*About this task*
Exactly how many lines in this listing contain "selling"? Only the number is needed.

*Exercise data*
* * *
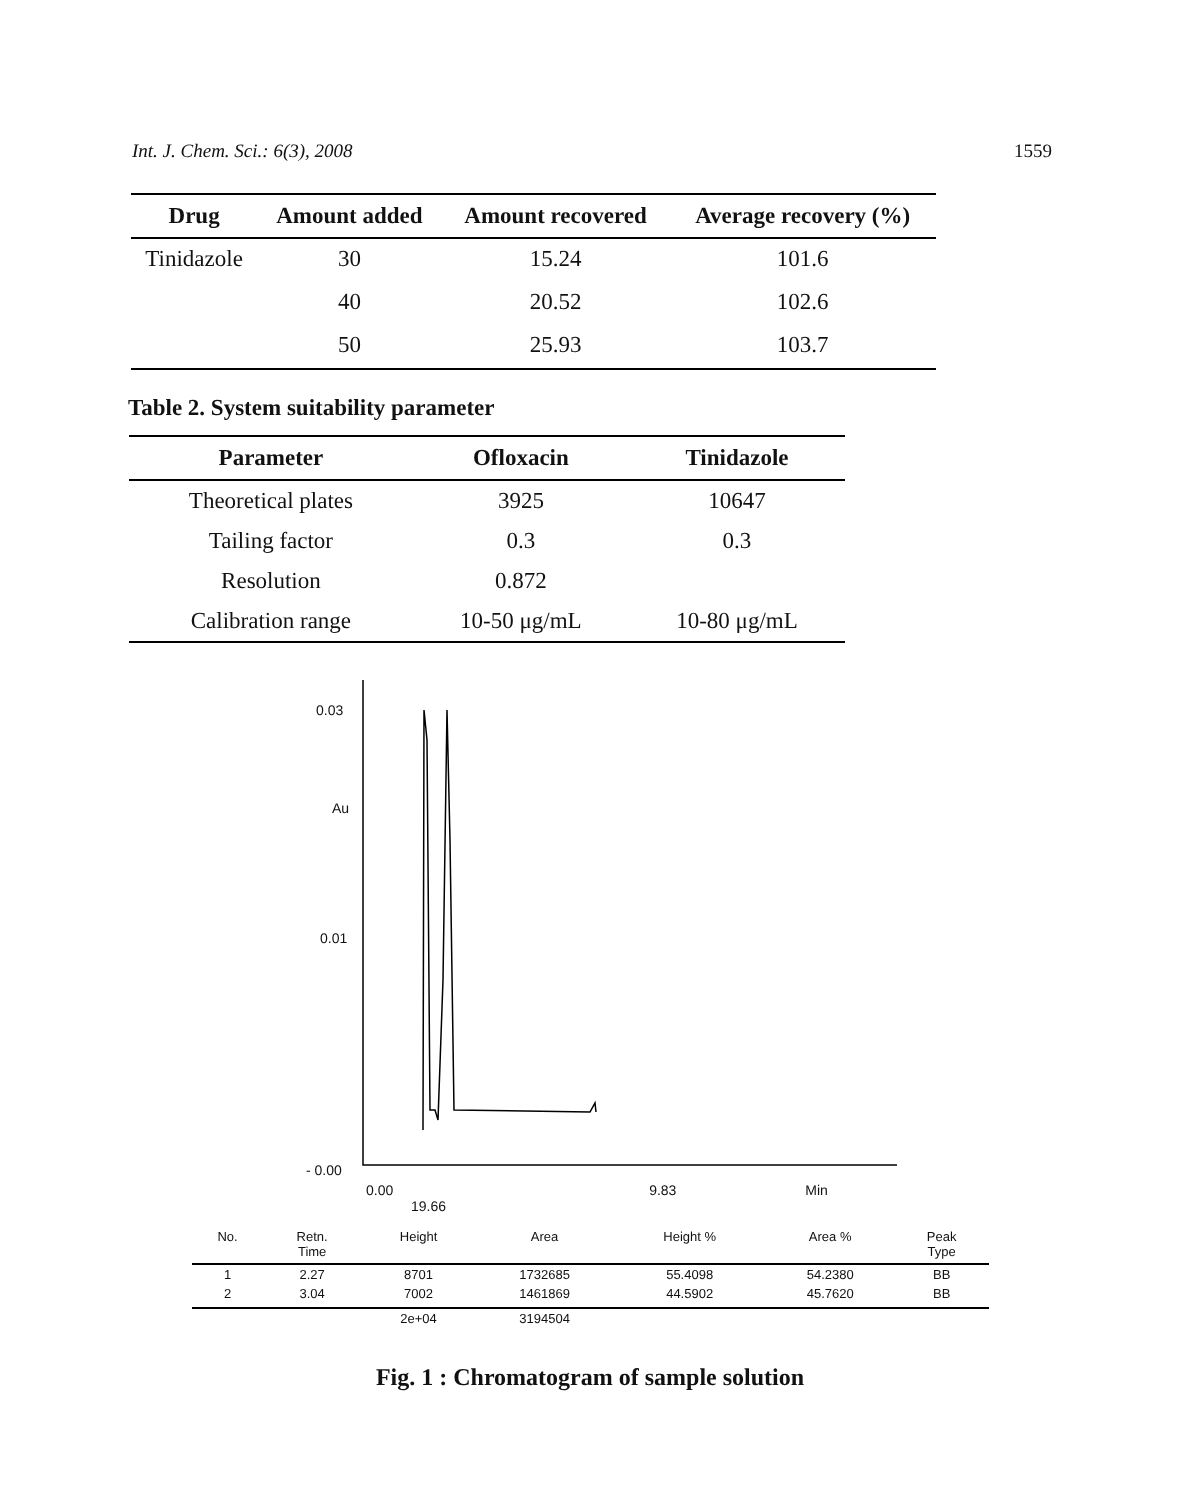Int. J. Chem. Sci.: 6(3), 2008 1559
| Drug | Amount added | Amount recovered | Average recovery (%) |
| --- | --- | --- | --- |
| Tinidazole | 30 | 15.24 | 101.6 |
| | 40 | 20.52 | 102.6 |
| | 50 | 25.93 | 103.7 |
Table 2. System suitability parameter
| Parameter | Ofloxacin | Tinidazole |
| --- | --- | --- |
| Theoretical plates | 3925 | 10647 |
| Tailing factor | 0.3 | 0.3 |
| Resolution | 0.872 | |
| Calibration range | 10-50 μg/mL | 10-80 μg/mL |
0.03
Au
0.01
- 0.00
0.00 9.83 Min 19.66
| No. | Retn. Time | Height | Area | Height % | Area % | Peak Type |
| --- | --- | --- | --- | --- | --- | --- |
| 1 | 2.27 | 8701 | 1732685 | 55.4098 | 54.2380 | BB |
| 2 | 3.04 | 7002 | 1461869 | 44.5902 | 45.7620 | BB |
| | | 2e+04 | 3194504 | | | |
Fig. 1 : Chromatogram of sample solution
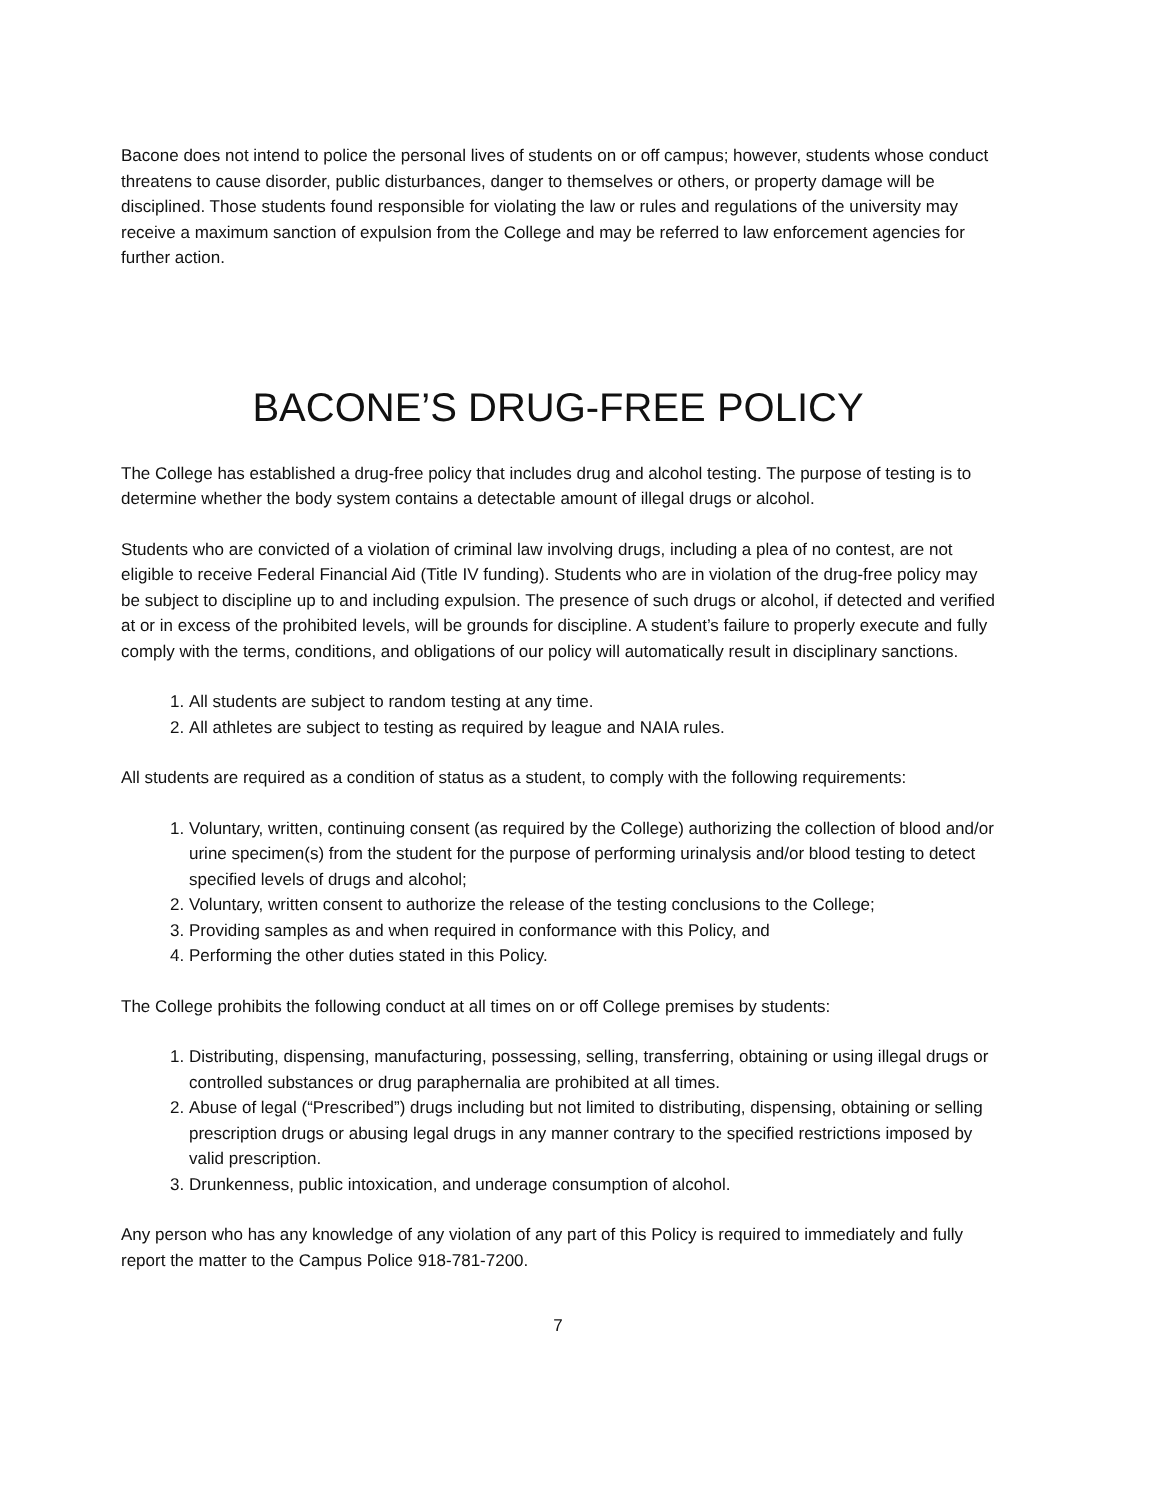Bacone does not intend to police the personal lives of students on or off campus; however, students whose conduct threatens to cause disorder, public disturbances, danger to themselves or others, or property damage will be disciplined. Those students found responsible for violating the law or rules and regulations of the university may receive a maximum sanction of expulsion from the College and may be referred to law enforcement agencies for further action.
BACONE’S DRUG-FREE POLICY
The College has established a drug-free policy that includes drug and alcohol testing. The purpose of testing is to determine whether the body system contains a detectable amount of illegal drugs or alcohol.
Students who are convicted of a violation of criminal law involving drugs, including a plea of no contest, are not eligible to receive Federal Financial Aid (Title IV funding). Students who are in violation of the drug-free policy may be subject to discipline up to and including expulsion. The presence of such drugs or alcohol, if detected and verified at or in excess of the prohibited levels, will be grounds for discipline. A student’s failure to properly execute and fully comply with the terms, conditions, and obligations of our policy will automatically result in disciplinary sanctions.
1. All students are subject to random testing at any time.
2. All athletes are subject to testing as required by league and NAIA rules.
All students are required as a condition of status as a student, to comply with the following requirements:
1. Voluntary, written, continuing consent (as required by the College) authorizing the collection of blood and/or urine specimen(s) from the student for the purpose of performing urinalysis and/or blood testing to detect specified levels of drugs and alcohol;
2. Voluntary, written consent to authorize the release of the testing conclusions to the College;
3. Providing samples as and when required in conformance with this Policy, and
4. Performing the other duties stated in this Policy.
The College prohibits the following conduct at all times on or off College premises by students:
1. Distributing, dispensing, manufacturing, possessing, selling, transferring, obtaining or using illegal drugs or controlled substances or drug paraphernalia are prohibited at all times.
2. Abuse of legal (“Prescribed”) drugs including but not limited to distributing, dispensing, obtaining or selling prescription drugs or abusing legal drugs in any manner contrary to the specified restrictions imposed by valid prescription.
3. Drunkenness, public intoxication, and underage consumption of alcohol.
Any person who has any knowledge of any violation of any part of this Policy is required to immediately and fully report the matter to the Campus Police 918-781-7200.
7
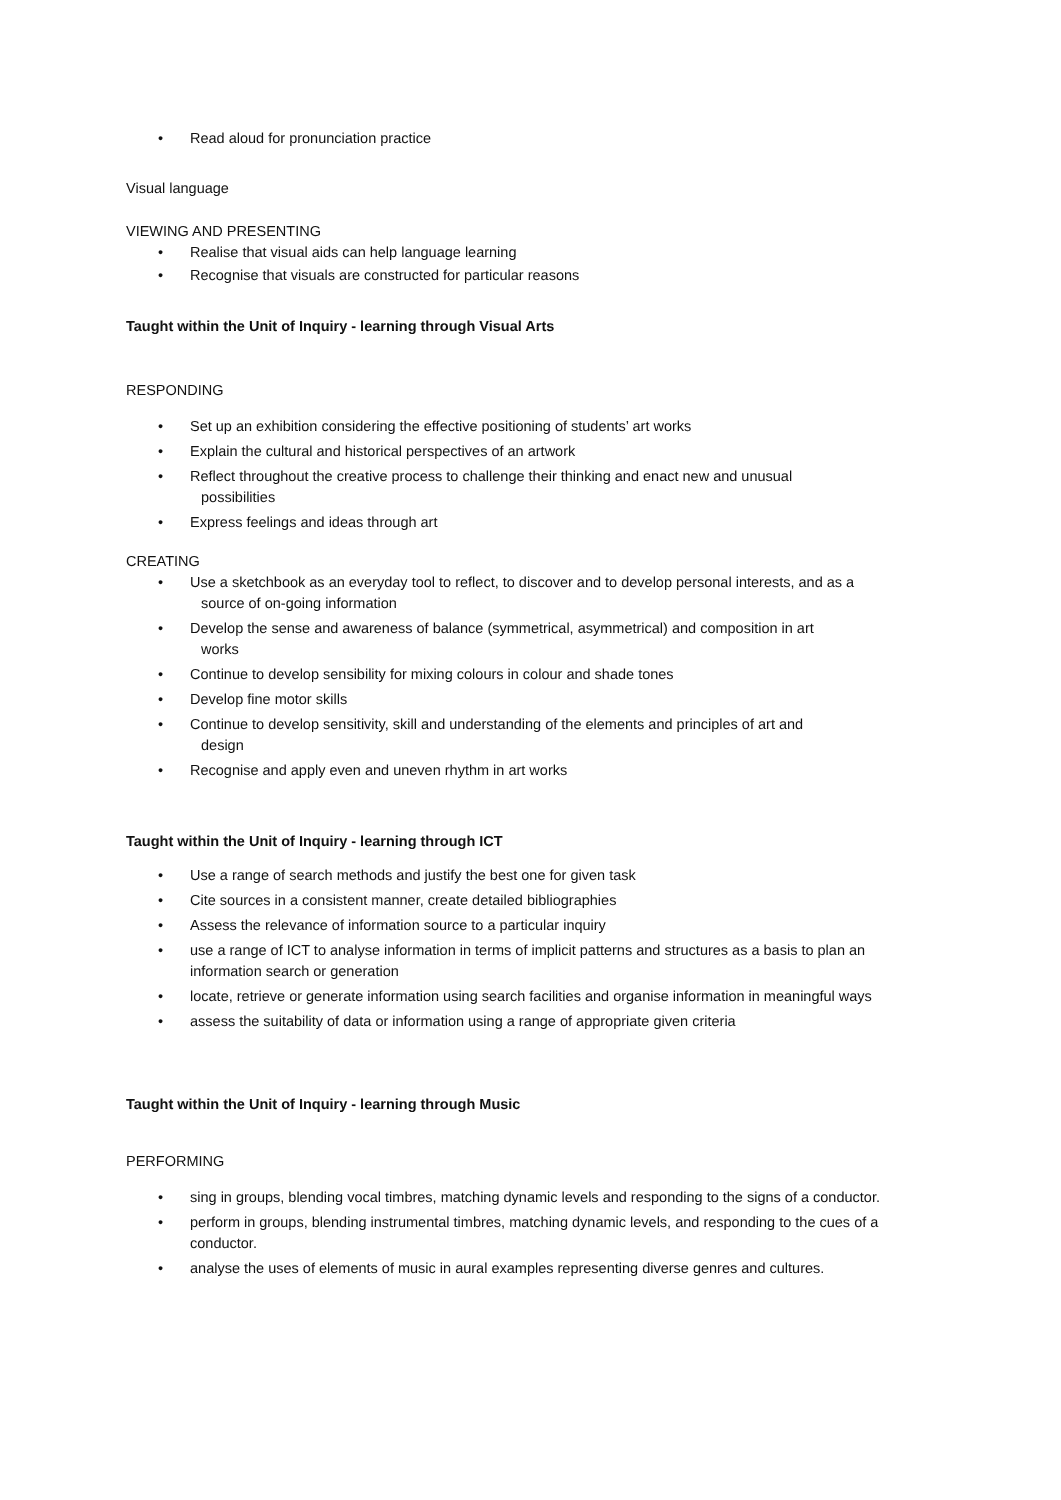• Read aloud for pronunciation practice
Visual language
VIEWING AND PRESENTING
• Realise that visual aids can help language learning
• Recognise that visuals are constructed for particular reasons
Taught within the Unit of Inquiry - learning through Visual Arts
RESPONDING
• Set up an exhibition considering the effective positioning of students’ art works
• Explain the cultural and historical perspectives of an artwork
• Reflect throughout the creative process to challenge their thinking and enact new and unusual
possibilities
• Express feelings and ideas through art
CREATING
• Use a sketchbook as an everyday tool to reflect, to discover and to develop personal interests, and as a
source of on-going information
• Develop the sense and awareness of balance (symmetrical, asymmetrical) and composition in art
works
• Continue to develop sensibility for mixing colours in colour and shade tones
• Develop fine motor skills
• Continue to develop sensitivity, skill and understanding of the elements and principles of art and
design
• Recognise and apply even and uneven rhythm in art works
Taught within the Unit of Inquiry - learning through ICT
• Use a range of search methods and justify the best one for given task
• Cite sources in a consistent manner, create detailed bibliographies
• Assess the relevance of information source to a particular inquiry
• use a range of ICT to analyse information in terms of implicit patterns and structures as a basis to plan an information search or generation
• locate, retrieve or generate information using search facilities and organise information in meaningful ways
• assess the suitability of data or information using a range of appropriate given criteria
Taught within the Unit of Inquiry - learning through Music
PERFORMING
• sing in groups, blending vocal timbres, matching dynamic levels and responding to the signs of a conductor.
• perform in groups, blending instrumental timbres, matching dynamic levels, and responding to the cues of a conductor.
• analyse the uses of elements of music in aural examples representing diverse genres and cultures.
* * *
*Task answer*
2